Kurdish forces say they have driven ISIS out of the Syrian border city of Kobani after months of brutal fighting — the extremist group’s first major defeat since international scheming saved Yazidis trapped on Mount Sinjar. With help from the People’s Protection Unit (YPG) troops, refugees have begun to return to the city known by Arabs as Ayn al-Arab, and Kurdish flags have replaced black banners flying over the town.
The takeover was confirmed by local activists and by the U.K.-based Syrian Observatory for Human Rights, an NGO that has been monitoring the crisis, though small bands of ISIS fighters remain along the borders. By October, it almost seemed like ISIS would succeed in taking over the strategically located city, giving them control of a major crossing on the porous border with Turkey. But YPG units continued fighting, and, later that month, Turkey finally allowed Iraqi Kurds to cross through its territory to help out their Syrian brothers. Little by little, the international air strikes that had begun in September also began to add up, and ISIS backed down bit by bit.

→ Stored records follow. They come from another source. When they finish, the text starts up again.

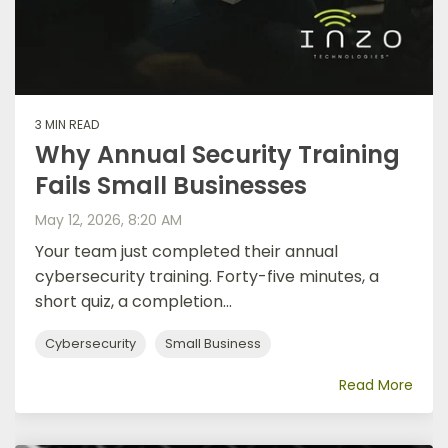
3 MIN READ
Why Annual Security Training
Fails Small Businesses
May 12, 2026, 8:20 AM
Your team just completed their annual
cybersecurity training. Forty-five minutes, a
short quiz, a completion...
Cybersecurity
Small Business
Read More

“I can see the YPG flag flying over Kobani. There are the sounds of jets flying above,” a Turkish Kurd named Tevfik Kanat told Reuters from the border. “People are dancing and singing, there are fireworks. Everyone feels a huge sense of relief.” While the YPG forces are making their way into the city, there are reports that some of the eastern neighborhoods that served as ISIS bases are booby-trapped with landmines, making them harder to access.
ISIS supporters reluctantly admitted a withdrawal on social media. But instead of dwelling on the Kurdish victory, they focused on the destruction the terrorist group left on its way out.
Meanwhile, it seems like President Obama’s strategy of arming other “moderate” rebels to fight ISIS is going to pieces. Unsurprisingly, the on-the-ground situation didn’t have neatly drawn lines separating the U.S.-backed forces from more unpalatable groups — and those formerly backed by the U.S. are saying that aid simply stopped coming, without the government properly explaining what was going on. The issue, the Daily Beast suggests, is that the rebels want to fight two enemies: ISIS, but also Syrian leader Bashar al-Assad.